Task directions: The line containing "Lagi cari agen" marks the end: restate word for word every line from the first line of the entries below through that one.

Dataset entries

################

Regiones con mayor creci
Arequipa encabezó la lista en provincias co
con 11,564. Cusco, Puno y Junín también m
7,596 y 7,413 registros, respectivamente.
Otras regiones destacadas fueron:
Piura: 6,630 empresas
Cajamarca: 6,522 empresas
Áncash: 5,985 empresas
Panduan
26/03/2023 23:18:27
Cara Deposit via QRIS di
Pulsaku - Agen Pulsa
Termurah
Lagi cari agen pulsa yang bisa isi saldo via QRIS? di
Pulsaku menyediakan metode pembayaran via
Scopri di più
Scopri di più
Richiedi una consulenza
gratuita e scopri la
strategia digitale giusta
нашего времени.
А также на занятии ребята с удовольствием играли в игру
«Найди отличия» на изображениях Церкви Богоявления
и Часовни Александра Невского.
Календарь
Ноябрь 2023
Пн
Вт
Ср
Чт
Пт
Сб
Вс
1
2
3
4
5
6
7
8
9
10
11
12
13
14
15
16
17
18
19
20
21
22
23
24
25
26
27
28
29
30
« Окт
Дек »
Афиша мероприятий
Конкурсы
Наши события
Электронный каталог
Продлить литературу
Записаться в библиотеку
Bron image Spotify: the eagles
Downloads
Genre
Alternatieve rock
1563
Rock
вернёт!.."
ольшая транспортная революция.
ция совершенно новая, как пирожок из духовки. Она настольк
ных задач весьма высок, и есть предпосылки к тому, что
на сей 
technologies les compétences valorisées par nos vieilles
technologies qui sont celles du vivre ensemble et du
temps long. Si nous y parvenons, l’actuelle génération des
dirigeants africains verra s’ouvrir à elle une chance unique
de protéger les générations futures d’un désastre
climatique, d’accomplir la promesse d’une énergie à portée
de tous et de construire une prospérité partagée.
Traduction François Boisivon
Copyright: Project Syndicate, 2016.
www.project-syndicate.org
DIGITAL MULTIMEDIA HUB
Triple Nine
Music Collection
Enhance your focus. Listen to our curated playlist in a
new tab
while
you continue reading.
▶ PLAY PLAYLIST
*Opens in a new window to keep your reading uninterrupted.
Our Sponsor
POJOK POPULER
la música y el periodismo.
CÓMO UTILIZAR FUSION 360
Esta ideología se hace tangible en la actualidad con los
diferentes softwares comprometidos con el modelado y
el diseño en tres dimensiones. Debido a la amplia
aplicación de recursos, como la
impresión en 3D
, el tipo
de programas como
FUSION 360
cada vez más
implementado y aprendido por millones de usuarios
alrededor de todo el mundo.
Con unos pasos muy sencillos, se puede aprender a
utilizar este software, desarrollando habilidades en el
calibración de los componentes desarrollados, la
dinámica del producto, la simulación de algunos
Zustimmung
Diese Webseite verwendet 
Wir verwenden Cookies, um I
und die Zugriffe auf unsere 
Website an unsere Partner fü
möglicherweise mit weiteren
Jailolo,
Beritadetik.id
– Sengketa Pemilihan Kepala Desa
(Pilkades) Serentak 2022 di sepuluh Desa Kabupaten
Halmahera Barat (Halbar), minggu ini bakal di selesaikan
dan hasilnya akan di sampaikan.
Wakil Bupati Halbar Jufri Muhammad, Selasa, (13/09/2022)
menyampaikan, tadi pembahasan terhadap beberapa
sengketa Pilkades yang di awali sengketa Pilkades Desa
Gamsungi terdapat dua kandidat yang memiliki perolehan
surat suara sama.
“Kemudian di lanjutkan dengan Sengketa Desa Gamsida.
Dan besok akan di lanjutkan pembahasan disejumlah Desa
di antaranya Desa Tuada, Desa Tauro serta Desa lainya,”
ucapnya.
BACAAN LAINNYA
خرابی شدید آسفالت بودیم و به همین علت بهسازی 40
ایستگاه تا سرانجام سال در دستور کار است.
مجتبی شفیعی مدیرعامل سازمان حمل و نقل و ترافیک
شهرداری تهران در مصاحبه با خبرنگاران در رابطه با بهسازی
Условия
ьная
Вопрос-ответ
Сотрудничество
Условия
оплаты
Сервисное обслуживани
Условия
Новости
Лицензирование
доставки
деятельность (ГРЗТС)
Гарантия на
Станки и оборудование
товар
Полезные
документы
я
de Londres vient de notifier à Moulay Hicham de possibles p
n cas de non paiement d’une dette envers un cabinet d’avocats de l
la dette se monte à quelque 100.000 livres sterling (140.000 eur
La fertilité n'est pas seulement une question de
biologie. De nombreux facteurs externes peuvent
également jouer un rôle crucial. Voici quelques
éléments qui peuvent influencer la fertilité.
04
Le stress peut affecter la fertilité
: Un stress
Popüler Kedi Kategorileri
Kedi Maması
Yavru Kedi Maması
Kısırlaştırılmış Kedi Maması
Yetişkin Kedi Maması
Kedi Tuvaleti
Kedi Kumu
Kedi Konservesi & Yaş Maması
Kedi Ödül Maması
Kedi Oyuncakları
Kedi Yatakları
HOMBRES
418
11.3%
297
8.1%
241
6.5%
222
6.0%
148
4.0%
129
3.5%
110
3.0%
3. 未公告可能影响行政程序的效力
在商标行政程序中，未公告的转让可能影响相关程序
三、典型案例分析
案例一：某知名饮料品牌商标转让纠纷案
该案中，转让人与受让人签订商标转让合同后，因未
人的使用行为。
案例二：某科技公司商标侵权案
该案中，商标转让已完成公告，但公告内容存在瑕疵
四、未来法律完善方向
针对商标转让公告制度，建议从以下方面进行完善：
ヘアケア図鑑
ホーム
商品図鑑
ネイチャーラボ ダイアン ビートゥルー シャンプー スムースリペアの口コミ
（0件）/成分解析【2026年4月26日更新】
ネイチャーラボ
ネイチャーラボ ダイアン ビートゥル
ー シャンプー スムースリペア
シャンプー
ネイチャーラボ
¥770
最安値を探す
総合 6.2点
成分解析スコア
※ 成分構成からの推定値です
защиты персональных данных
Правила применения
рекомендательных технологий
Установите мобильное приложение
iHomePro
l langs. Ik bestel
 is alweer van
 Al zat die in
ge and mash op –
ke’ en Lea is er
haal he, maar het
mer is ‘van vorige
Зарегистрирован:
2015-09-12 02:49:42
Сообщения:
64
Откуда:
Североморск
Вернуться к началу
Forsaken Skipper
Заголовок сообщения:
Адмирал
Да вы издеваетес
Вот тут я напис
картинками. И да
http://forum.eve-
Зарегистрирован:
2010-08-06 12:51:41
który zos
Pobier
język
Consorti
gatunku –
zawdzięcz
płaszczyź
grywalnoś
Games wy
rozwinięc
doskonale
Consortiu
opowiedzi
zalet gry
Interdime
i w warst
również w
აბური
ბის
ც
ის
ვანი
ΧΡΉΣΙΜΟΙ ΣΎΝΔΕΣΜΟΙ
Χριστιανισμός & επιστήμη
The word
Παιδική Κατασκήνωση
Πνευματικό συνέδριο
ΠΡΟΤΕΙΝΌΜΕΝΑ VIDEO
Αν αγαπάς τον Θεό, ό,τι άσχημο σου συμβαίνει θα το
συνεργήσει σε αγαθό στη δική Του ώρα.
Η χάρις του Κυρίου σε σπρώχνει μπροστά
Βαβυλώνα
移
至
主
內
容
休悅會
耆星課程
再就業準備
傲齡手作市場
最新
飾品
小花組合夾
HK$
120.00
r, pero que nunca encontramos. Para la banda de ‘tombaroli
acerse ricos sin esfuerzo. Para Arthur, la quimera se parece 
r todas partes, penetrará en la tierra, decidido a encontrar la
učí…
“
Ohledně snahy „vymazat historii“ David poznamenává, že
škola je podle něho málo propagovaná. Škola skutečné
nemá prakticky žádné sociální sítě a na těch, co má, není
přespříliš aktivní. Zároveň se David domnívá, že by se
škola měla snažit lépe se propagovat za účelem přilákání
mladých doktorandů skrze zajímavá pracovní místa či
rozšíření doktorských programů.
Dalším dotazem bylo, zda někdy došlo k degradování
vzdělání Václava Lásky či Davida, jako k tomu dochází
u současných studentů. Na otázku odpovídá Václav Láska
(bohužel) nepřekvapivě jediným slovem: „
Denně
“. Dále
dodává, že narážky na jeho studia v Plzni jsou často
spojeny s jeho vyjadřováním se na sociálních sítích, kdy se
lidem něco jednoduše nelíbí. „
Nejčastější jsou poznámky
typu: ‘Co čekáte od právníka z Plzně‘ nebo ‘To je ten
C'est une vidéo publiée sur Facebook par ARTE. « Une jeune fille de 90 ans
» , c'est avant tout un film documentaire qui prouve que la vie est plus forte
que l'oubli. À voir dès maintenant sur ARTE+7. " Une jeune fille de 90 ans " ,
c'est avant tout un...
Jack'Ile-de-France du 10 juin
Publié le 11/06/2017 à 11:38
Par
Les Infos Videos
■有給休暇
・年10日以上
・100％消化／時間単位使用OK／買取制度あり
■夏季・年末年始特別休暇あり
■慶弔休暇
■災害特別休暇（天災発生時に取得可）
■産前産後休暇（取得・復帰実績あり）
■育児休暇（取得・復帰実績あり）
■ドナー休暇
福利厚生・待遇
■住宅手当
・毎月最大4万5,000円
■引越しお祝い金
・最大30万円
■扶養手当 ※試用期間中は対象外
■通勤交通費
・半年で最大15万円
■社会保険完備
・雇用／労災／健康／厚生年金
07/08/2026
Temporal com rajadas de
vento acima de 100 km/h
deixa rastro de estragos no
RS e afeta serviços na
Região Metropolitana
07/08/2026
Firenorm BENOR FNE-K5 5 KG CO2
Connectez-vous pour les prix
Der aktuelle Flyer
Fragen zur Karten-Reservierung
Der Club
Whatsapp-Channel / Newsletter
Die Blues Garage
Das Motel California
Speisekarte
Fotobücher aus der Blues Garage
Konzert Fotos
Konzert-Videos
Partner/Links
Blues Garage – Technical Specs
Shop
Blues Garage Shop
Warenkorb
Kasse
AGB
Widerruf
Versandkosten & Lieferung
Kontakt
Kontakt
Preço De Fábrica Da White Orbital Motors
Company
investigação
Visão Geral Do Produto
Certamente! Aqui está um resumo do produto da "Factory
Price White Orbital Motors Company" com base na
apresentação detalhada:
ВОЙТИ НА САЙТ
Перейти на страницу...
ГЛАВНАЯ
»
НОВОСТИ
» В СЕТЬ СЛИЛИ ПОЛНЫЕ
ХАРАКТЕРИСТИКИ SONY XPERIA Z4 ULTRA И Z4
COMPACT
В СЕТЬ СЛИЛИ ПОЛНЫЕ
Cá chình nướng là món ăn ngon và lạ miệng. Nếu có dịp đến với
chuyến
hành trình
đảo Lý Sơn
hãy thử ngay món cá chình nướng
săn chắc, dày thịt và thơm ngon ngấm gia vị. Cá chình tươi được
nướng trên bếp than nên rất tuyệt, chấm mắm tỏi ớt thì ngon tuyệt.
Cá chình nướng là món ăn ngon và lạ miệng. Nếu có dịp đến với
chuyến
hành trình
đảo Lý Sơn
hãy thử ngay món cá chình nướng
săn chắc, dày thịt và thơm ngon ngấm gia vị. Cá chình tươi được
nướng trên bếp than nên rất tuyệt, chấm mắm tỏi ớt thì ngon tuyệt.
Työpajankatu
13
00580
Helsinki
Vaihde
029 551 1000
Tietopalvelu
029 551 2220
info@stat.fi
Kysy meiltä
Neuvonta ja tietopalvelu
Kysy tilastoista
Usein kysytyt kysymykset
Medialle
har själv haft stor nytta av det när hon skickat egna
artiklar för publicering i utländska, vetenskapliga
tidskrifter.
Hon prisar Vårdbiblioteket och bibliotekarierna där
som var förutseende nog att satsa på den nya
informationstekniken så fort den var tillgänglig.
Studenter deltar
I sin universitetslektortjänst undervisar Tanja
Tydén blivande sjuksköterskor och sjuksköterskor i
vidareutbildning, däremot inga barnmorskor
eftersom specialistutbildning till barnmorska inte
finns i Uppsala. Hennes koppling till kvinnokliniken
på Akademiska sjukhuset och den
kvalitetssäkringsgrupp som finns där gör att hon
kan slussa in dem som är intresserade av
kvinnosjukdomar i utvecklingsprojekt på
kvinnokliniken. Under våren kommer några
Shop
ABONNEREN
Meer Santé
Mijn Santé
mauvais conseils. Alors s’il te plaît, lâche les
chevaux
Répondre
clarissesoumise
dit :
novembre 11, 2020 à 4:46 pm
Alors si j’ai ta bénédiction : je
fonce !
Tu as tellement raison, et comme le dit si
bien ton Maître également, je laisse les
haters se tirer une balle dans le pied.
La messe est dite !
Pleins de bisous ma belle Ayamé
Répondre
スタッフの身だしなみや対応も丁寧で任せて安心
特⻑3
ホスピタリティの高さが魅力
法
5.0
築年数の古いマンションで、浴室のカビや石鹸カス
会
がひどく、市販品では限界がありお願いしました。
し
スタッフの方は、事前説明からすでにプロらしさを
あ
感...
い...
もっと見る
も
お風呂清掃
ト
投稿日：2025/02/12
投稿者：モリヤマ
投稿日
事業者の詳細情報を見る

################

Result:
Regiones con mayor creci
Arequipa encabezó la lista en provincias co
con 11,564. Cusco, Puno y Junín también m
7,596 y 7,413 registros, respectivamente.
Otras regiones destacadas fueron:
Piura: 6,630 empresas
Cajamarca: 6,522 empresas
Áncash: 5,985 empresas
Panduan
26/03/2023 23:18:27
Cara Deposit via QRIS di
Pulsaku - Agen Pulsa
Termurah
Lagi cari agen pulsa yang bisa isi saldo via QRIS? di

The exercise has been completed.